My background knowledge:

To my understanding, to be allocated/used properly, memory must be contiguous in the virtual address space, but doesn't have to be actually contiguous in the physical memory or even the physical memory address space.

This would kind of suggest that the way that the memory address translations from physical to virtual work is that it is a series of mappings where any free memory blocks in the physical memory address space get assigned to a corresponding area in the virtual memory address space.

Setup to the question:

This answer, in response to a question about freeing memory in C, refers to memory fragmentation, a scenario in which (in this specific case) repeatedly allocating and freeing memory could result in there existing enough OS-allocated memory for future process usage, but it can't be used because it isn't contiguous in the free store linked-list.

If we could keep plucking memory blocks out of the OS-allocated memory that are not in use even if they are dispersed (not contiguous), wouldn't that fix the problem of memory fragmentation? To me, that seems exactly the same way that the physical to virtual memory address translations work, where non-contiguous blocks are utilized as if they were contiguous.

So, to repeat my question, why does memory have to be contiguous?

CodePudding user response：

Two issues here:

• It is necessary for each object to occupy a contiguous region in virtual memory, so that indexing and pointer arithmetic can be done efficiently. If you have an array int arr[5000];, then a statement like arr[i] = 0; boils down to simple arithmetic: the value of i is multiplied by 4 (or whatever sizeof(int) may be) and then added to the base address of arr. Addition is very fast for a CPU. If the elements of arr weren't located at consecutive virtual addresses, then arr[i] would require some more elaborate computation, and your program would be orders of magnitude slower. Likewise, with contiguous arrays, pointer arithmetic like ptr really is just addition.

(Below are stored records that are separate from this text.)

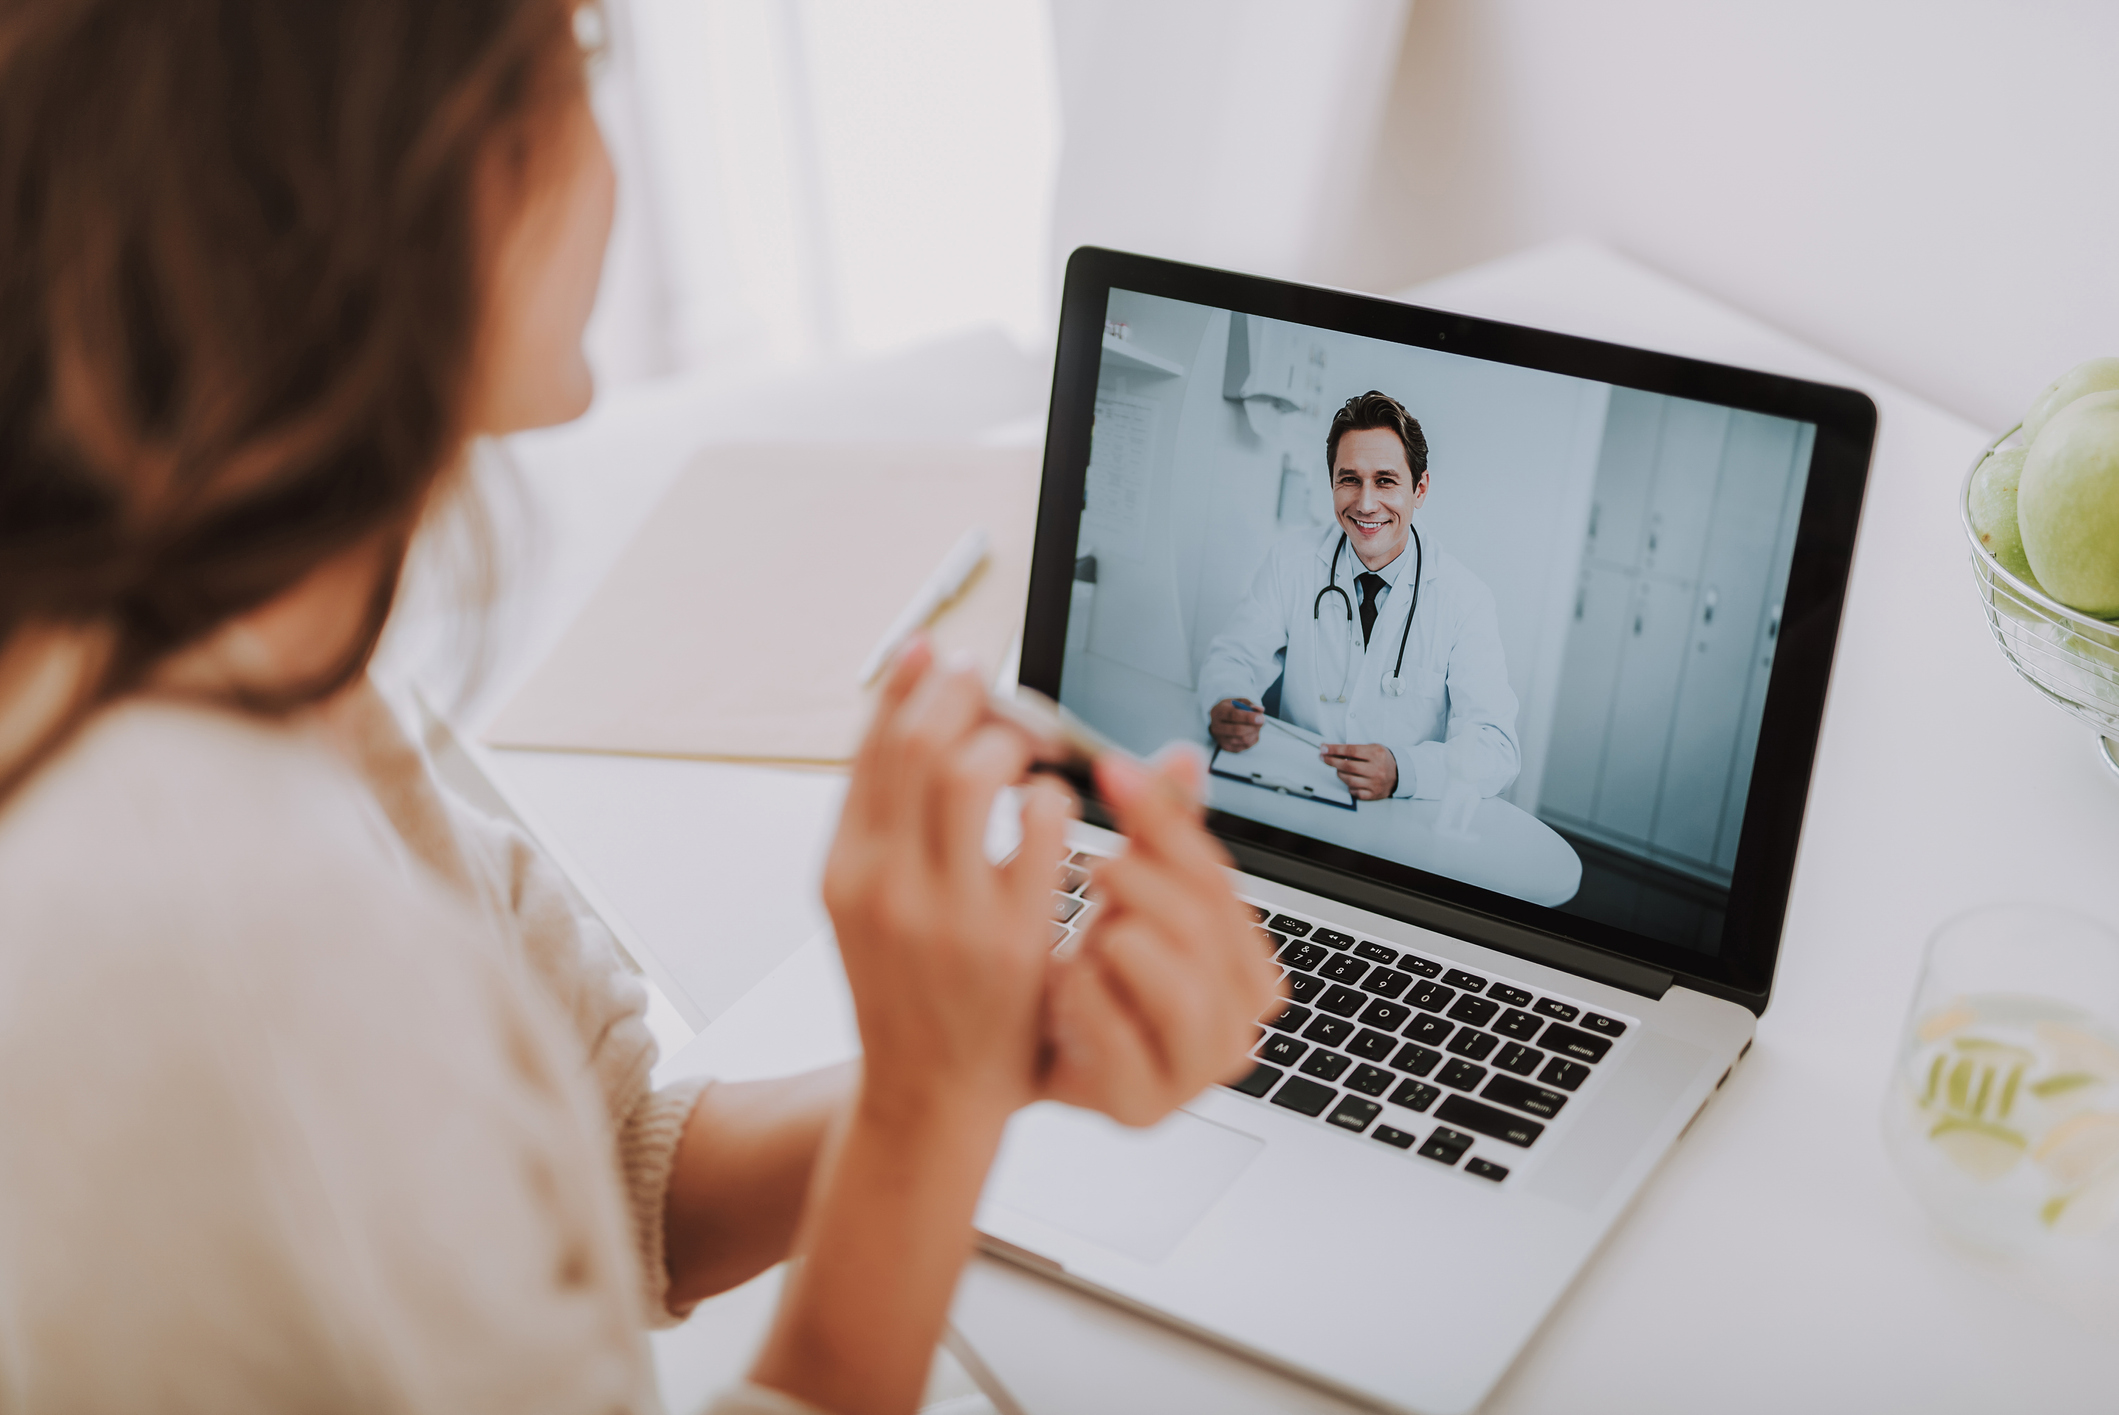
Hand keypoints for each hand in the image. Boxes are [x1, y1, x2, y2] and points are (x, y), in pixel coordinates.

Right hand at [823, 640, 1074, 1124]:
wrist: (927, 1099)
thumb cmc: (911, 993)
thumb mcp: (869, 907)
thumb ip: (886, 822)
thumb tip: (908, 710)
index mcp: (843, 869)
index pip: (872, 746)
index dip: (912, 685)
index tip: (944, 654)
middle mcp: (881, 884)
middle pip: (922, 744)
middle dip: (969, 697)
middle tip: (1000, 691)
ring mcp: (943, 913)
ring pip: (975, 772)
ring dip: (1014, 742)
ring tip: (1032, 752)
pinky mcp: (1009, 939)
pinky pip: (1043, 828)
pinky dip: (1058, 799)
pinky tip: (1060, 810)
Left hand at [1039, 749, 1283, 1125]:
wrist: (1034, 1057)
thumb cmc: (1095, 976)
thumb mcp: (1131, 896)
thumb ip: (1161, 835)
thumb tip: (1183, 756)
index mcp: (1251, 966)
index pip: (1218, 880)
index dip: (1164, 820)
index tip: (1112, 771)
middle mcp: (1241, 1022)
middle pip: (1201, 927)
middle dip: (1138, 884)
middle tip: (1092, 866)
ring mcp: (1197, 1073)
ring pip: (1175, 982)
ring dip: (1116, 942)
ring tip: (1085, 933)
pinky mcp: (1145, 1108)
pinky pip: (1118, 1034)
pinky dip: (1083, 998)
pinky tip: (1063, 982)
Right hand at [1208, 698, 1262, 751]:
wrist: (1220, 720)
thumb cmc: (1232, 709)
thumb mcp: (1239, 701)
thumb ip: (1250, 704)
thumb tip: (1260, 710)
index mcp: (1218, 712)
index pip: (1233, 715)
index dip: (1248, 717)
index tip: (1261, 717)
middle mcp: (1216, 727)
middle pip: (1238, 730)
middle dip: (1254, 726)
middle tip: (1263, 720)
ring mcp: (1221, 739)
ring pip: (1243, 739)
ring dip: (1255, 732)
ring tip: (1257, 725)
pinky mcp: (1227, 747)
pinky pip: (1246, 745)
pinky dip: (1253, 738)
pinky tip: (1253, 731)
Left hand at [1320, 742, 1397, 800]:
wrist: (1400, 774)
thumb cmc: (1382, 759)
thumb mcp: (1373, 748)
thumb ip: (1355, 749)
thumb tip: (1331, 750)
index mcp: (1376, 754)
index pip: (1351, 750)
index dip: (1334, 749)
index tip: (1323, 748)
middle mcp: (1376, 769)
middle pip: (1347, 766)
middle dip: (1331, 761)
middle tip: (1323, 757)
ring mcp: (1375, 783)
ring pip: (1348, 779)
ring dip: (1339, 773)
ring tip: (1339, 769)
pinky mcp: (1373, 794)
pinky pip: (1354, 792)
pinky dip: (1349, 786)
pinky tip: (1350, 780)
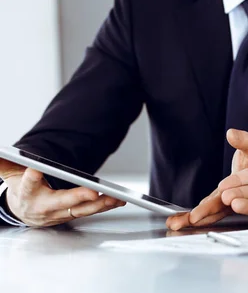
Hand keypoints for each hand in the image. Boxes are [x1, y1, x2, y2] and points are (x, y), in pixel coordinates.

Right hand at [0, 158, 124, 226]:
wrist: (23, 212)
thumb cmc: (21, 189)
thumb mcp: (9, 175)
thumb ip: (5, 163)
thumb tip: (0, 151)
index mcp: (27, 194)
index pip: (27, 185)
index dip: (31, 178)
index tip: (34, 170)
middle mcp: (44, 206)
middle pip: (61, 202)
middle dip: (77, 198)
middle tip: (92, 192)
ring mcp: (60, 213)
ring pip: (80, 210)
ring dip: (99, 204)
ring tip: (114, 197)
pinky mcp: (72, 215)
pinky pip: (90, 212)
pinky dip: (105, 207)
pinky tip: (118, 201)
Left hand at [166, 129, 247, 229]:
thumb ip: (244, 141)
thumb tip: (231, 134)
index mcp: (244, 192)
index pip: (225, 201)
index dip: (211, 208)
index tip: (197, 214)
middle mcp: (235, 201)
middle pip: (216, 212)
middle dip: (201, 217)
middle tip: (188, 220)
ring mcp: (225, 205)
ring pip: (209, 215)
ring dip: (192, 220)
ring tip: (175, 224)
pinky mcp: (217, 204)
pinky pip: (204, 212)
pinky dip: (190, 217)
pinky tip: (176, 220)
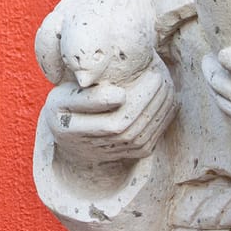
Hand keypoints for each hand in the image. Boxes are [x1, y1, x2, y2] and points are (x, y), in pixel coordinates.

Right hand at [43, 58, 175, 163]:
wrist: (71, 137)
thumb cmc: (66, 106)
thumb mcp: (63, 95)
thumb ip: (86, 94)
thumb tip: (120, 95)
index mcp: (65, 127)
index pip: (85, 114)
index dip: (107, 102)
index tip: (122, 85)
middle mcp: (86, 145)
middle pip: (121, 128)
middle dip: (142, 101)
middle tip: (155, 75)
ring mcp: (108, 153)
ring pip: (138, 136)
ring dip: (156, 109)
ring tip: (164, 83)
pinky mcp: (126, 155)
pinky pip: (147, 142)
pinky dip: (161, 121)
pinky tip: (168, 101)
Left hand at [202, 46, 230, 168]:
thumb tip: (224, 55)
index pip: (219, 81)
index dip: (213, 65)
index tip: (215, 49)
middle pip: (218, 95)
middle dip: (212, 75)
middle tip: (211, 58)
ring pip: (222, 109)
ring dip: (217, 91)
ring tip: (219, 72)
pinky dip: (226, 106)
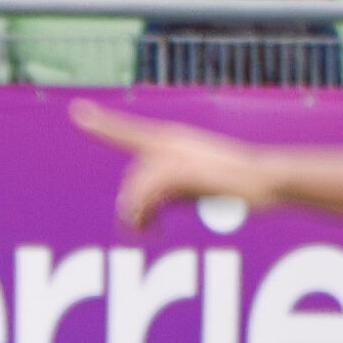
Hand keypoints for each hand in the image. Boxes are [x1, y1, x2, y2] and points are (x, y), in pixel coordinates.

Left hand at [72, 100, 272, 230]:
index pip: (128, 132)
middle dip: (132, 207)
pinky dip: (145, 215)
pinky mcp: (183, 170)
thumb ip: (170, 189)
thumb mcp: (195, 186)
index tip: (77, 111)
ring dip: (136, 215)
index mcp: (172, 140)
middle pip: (132, 177)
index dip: (102, 123)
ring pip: (136, 188)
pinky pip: (148, 194)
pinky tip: (155, 229)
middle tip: (145, 230)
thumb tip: (146, 209)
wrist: (266, 179)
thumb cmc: (235, 187)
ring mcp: (177, 154)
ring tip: (147, 231)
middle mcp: (170, 142)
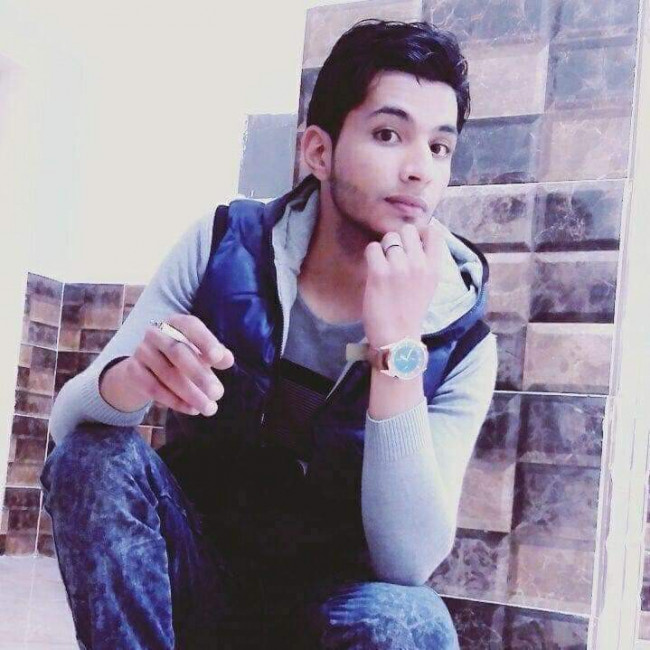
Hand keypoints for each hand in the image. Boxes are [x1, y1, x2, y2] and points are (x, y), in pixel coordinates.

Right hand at [126, 314, 233, 415]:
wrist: (144, 369)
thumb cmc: (181, 357)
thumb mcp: (200, 352)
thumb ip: (215, 354)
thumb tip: (227, 359)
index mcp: (176, 322)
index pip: (191, 326)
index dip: (205, 341)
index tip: (218, 358)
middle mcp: (156, 333)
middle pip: (178, 352)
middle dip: (200, 375)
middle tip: (218, 393)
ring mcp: (141, 350)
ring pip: (167, 374)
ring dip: (191, 394)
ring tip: (209, 408)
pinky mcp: (133, 370)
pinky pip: (154, 387)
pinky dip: (174, 401)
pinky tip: (191, 409)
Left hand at [362, 221, 445, 348]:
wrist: (397, 336)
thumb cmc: (410, 312)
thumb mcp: (428, 286)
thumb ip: (424, 264)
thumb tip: (415, 240)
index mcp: (434, 268)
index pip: (434, 232)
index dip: (420, 232)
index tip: (411, 242)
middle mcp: (419, 264)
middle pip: (407, 230)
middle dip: (398, 239)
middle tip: (392, 256)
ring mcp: (399, 267)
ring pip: (388, 238)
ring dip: (383, 249)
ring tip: (382, 265)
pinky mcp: (380, 273)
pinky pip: (372, 248)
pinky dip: (371, 255)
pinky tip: (373, 269)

• Virtual memory has granularity. Every mapping of a virtual to a physical address requires some metadata to be kept somewhere in memory (say 8 bytes per mapping), and when this mapping is used, it is cached by the CPU in a translation lookaside buffer which requires some silicon on the chip. If every byte of memory could be mapped independently, your mapping tables would require 8 times more memory than the program itself, and you'd need an immense number of TLBs to keep them cached.

  So virtual memory is instead done in units of pages, typically 4KB or 16KB or so. A page is a contiguous 4K region of virtual memory that is mapped to a contiguous 4K region of physical memory. Thus you only need one entry in your mapping tables (page tables) and TLB for the entire page, and addresses within a page are mapped one-to-one (the low bits of the virtual address are used directly as the low bits of the physical address).

But this means that fragmentation by sub-page amounts can't be fixed with virtual memory. As in Steve Summit's example, suppose you allocated 1000 objects of 1KB each, which were stored consecutively in virtual memory. Now you free all the odd-numbered objects. Nominally there is now 500 KB of memory available. But if you now want to allocate a new object of size 2KB, none of that 500 KB is usable, since there is no contiguous block of size 2KB in your original 1000 KB region. The available 1KB blocks can't be remapped to coalesce them into a larger block, because they can't be separated from the even-numbered objects with which they share pages. And the even-numbered objects can't be moved around in virtual memory, because there may be pointers to those objects elsewhere in the program, and there is no good way to update them all. (Implementations that do garbage collection might be able to do so, but most C/C implementations do not, because that comes with substantial costs of its own.)

CodePudding user response：

So, to repeat my question, why does memory have to be contiguous?

It doesn't have to be contiguous.

To avoid fragmentation within a block of OS-allocated memory page; you need ensure that the memory being allocated from "heap" (e.g. using "malloc()") as at least as large as a block of block of OS-allocated memory. This gives 2 possible options:

a) change the hardware (and OS/software) so that a block of OS-allocated memory is much smaller (e.g. maybe the same size as a cache line, or maybe 64 bytes instead of 4 KiB). This would significantly increase the overhead of managing virtual memory.

b) change the minimum allocation size of the heap so that it's much larger. Typically (for modern systems) if you "malloc(1);" it rounds the size up to 8 bytes or 16 bytes for alignment and calls it "padding". In the same way, it could round the size up to the size of a block of OS-allocated memory instead and call that "padding" (e.g. "malloc(1);" might have 4095 bytes of padding and cost 4 KiB of memory). This is worse than fragmentation because padding can't be allocated (e.g. if you did "malloc(1); malloc(1);" those allocations couldn't use different parts of the same block of OS-allocated memory).

However; this only really applies to small allocations. If you use "malloc();" to allocate a large amount of memory (e.g. maybe 1234 KiB for an array) most modern memory managers will just use blocks of OS-allocated memory, and won't have a reason to care about fragmentation for those large blocks.

In other words; for smaller allocations you can solve fragmentation in the way you've suggested but it would be worse than allowing some fragmentation; and for larger allocations you can solve fragmentation in the way you've suggested and most modern memory managers already do that.